Items from a dataset:
------------------------------------------------------------

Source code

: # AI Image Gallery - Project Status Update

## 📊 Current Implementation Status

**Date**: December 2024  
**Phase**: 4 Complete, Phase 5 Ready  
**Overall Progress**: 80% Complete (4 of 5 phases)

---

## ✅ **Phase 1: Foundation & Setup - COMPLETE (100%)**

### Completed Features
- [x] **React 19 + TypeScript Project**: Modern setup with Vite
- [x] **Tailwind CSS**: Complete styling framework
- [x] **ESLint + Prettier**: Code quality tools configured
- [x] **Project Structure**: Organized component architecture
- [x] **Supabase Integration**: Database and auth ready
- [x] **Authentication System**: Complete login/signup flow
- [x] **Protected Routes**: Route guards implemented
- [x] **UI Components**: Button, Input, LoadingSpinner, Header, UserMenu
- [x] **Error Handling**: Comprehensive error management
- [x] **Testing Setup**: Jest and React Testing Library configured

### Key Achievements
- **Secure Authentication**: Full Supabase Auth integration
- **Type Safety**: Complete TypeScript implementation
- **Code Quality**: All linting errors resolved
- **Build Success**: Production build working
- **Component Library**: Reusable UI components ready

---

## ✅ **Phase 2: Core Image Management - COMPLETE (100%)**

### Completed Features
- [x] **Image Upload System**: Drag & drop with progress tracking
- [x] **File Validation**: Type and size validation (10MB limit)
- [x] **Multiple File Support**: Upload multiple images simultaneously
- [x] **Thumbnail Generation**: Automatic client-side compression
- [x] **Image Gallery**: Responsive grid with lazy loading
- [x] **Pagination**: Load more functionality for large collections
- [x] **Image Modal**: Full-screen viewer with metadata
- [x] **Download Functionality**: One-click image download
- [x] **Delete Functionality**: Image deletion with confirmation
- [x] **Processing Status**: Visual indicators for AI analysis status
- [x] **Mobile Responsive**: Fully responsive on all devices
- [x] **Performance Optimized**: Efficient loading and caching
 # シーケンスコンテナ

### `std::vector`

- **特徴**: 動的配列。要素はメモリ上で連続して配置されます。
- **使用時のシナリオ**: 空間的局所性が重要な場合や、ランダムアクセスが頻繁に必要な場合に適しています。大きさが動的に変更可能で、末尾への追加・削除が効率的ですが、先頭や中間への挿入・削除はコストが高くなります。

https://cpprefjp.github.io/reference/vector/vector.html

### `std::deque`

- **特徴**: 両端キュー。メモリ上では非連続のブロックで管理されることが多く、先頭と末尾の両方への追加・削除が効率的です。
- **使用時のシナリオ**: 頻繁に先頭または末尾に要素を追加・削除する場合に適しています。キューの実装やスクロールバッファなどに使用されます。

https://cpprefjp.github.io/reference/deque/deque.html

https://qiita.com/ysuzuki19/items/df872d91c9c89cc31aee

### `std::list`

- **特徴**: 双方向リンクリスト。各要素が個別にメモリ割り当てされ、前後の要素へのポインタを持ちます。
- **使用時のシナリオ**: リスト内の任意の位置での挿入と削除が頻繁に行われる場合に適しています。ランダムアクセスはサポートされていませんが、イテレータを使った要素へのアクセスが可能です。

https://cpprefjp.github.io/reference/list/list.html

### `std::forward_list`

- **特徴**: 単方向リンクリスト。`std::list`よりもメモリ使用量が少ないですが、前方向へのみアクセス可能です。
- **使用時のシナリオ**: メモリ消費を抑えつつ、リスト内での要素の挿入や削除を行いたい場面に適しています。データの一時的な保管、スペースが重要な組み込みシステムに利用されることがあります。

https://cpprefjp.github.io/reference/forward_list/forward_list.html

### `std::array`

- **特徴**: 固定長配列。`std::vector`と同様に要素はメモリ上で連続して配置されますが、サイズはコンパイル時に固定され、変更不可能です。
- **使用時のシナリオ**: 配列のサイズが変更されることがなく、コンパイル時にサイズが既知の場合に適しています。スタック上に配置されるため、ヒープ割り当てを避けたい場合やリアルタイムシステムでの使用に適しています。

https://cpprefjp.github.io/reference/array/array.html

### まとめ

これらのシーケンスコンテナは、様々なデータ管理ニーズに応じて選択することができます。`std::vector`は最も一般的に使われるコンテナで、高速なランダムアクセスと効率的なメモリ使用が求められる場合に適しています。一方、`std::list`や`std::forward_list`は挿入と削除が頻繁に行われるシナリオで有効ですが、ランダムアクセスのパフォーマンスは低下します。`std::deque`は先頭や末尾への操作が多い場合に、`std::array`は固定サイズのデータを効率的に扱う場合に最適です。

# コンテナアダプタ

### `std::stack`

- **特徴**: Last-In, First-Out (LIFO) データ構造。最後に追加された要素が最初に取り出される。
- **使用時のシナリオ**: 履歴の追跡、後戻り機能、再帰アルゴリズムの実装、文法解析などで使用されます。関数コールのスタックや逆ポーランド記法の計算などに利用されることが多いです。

------------------------------------------------------------

** WHAT TO WORK ON **
Could you repeat every record word for word?

** ANSWER SPACE **
Source code

: # AI Image Gallery - Project Status Update

## 📊 Current Implementation Status

**Date**: December 2024  
**Phase**: 4 Complete, Phase 5 Ready  
**Overall Progress**: 80% Complete (4 of 5 phases)

---

## ✅ **Phase 1: Foundation & Setup - COMPLETE (100%)**

### Completed Features
- [x] **React 19 + TypeScript Project**: Modern setup with Vite
- [x] **Tailwind CSS**: Complete styling framework
- [x] **ESLint + Prettier**: Code quality tools configured
- [x] **Project Structure**: Organized component architecture
- [x] **Supabase Integration**: Database and auth ready
- [x] **Authentication System**: Complete login/signup flow
- [x] **Protected Routes**: Route guards implemented
- [x] **UI Components**: Button, Input, LoadingSpinner, Header, UserMenu
- [x] **Error Handling**: Comprehensive error management
- [x] **Testing Setup**: Jest and React Testing Library configured

### Key Achievements
- **Secure Authentication**: Full Supabase Auth integration
- **Type Safety**: Complete TypeScript implementation
- **Code Quality**: All linting errors resolved
- **Build Success**: Production build working
- **Component Library**: Reusable UI components ready

---

## ✅ **Phase 2: Core Image Management - COMPLETE (100%)**

### Completed Features
- [x] **Image Upload System**: Drag & drop with progress tracking
- [x] **File Validation**: Type and size validation (10MB limit)
- [x] **Multiple File Support**: Upload multiple images simultaneously
- [x] **Thumbnail Generation**: Automatic client-side compression
- [x] **Image Gallery**: Responsive grid with lazy loading
- [x] **Pagination**: Load more functionality for large collections
- [x] **Image Modal**: Full-screen viewer with metadata
- [x] **Download Functionality**: One-click image download
- [x] **Delete Functionality**: Image deletion with confirmation
- [x] **Processing Status**: Visual indicators for AI analysis status
- [x] **Mobile Responsive**: Fully responsive on all devices
- [x] **Performance Optimized**: Efficient loading and caching
 # シーケンスコンテナ

### `std::vector`

- **特徴**: 動的配列。要素はメモリ上で連続して配置されます。
- **使用時のシナリオ**: 空間的局所性が重要な場合や、ランダムアクセスが頻繁に必要な場合に適しています。大きさが動的に変更可能で、末尾への追加・削除が効率的ですが、先頭や中間への挿入・削除はコストが高くなります。

https://cpprefjp.github.io/reference/vector/vector.html

### `std::deque`

- **特徴**: 両端キュー。メモリ上では非連続のブロックで管理されることが多く、先頭と末尾の両方への追加・削除が効率的です。
- **使用時のシナリオ**: 頻繁に先頭または末尾に要素を追加・削除する場合に適しています。キューの実装やスクロールバッファなどに使用されます。

https://cpprefjp.github.io/reference/deque/deque.html

https://qiita.com/ysuzuki19/items/df872d91c9c89cc31aee

### `std::list`

- **特徴**: 双方向リンクリスト。各要素が個別にメモリ割り当てされ、前後の要素へのポインタを持ちます。
- **使用時のシナリオ**: リスト内の任意の位置での挿入と削除が頻繁に行われる場合に適しています。ランダムアクセスはサポートされていませんが、イテレータを使った要素へのアクセスが可能です。

https://cpprefjp.github.io/reference/list/list.html

### `std::forward_list`

- **特徴**: 単方向リンクリスト。`std::list`よりもメモリ使用量が少ないですが、前方向へのみアクセス可能です。
- **使用時のシナリオ**: メモリ消費を抑えつつ、リスト内での要素の挿入や削除を行いたい場面に適しています。データの一時的な保管、スペースが重要な組み込みシステムに利用されることがあります。

https://cpprefjp.github.io/reference/forward_list/forward_list.html

### `std::array`

- **特徴**: 固定長配列。`std::vector`と同様に要素はメモリ上で連続して配置されますが、サイズはコンパイル時に固定され、変更不可能です。
- **使用時のシナリオ**: 配列のサイズが変更されることがなく、コンパイル時にサイズが既知の場合に適しています。スタック上に配置されるため、ヒープ割り当てを避けたい場合やリアルタイムシステムでの使用に適しています。

https://cpprefjp.github.io/reference/array/array.html

### まとめ

これらのシーケンスコンテナは、様々なデータ管理ニーズに応じて選択することができます。`std::vector`は最も一般的に使われるコンテナで、高速なランダムアクセスと効率的なメモリ使用が求められる場合に適しています。一方、`std::list`や`std::forward_list`は挿入と削除が頻繁に行われるシナリオで有効ですが、ランダムアクセスのパフォーマンスは低下します。`std::deque`は先頭や末尾への操作が多い場合に、`std::array`は固定サイズのデータを効率的に扱う場合に最適です。

# コンテナアダプタ

### `std::stack`

- **特徴**: Last-In, First-Out (LIFO) データ構造。最後に追加された要素が最初に取り出される。
- **使用時のシナリオ**: 履歴の追跡、後戻り機能、再帰アルゴリズムの実装、文法解析などで使用されます。関数コールのスタックや逆ポーランド記法の計算などに利用されることが多いです。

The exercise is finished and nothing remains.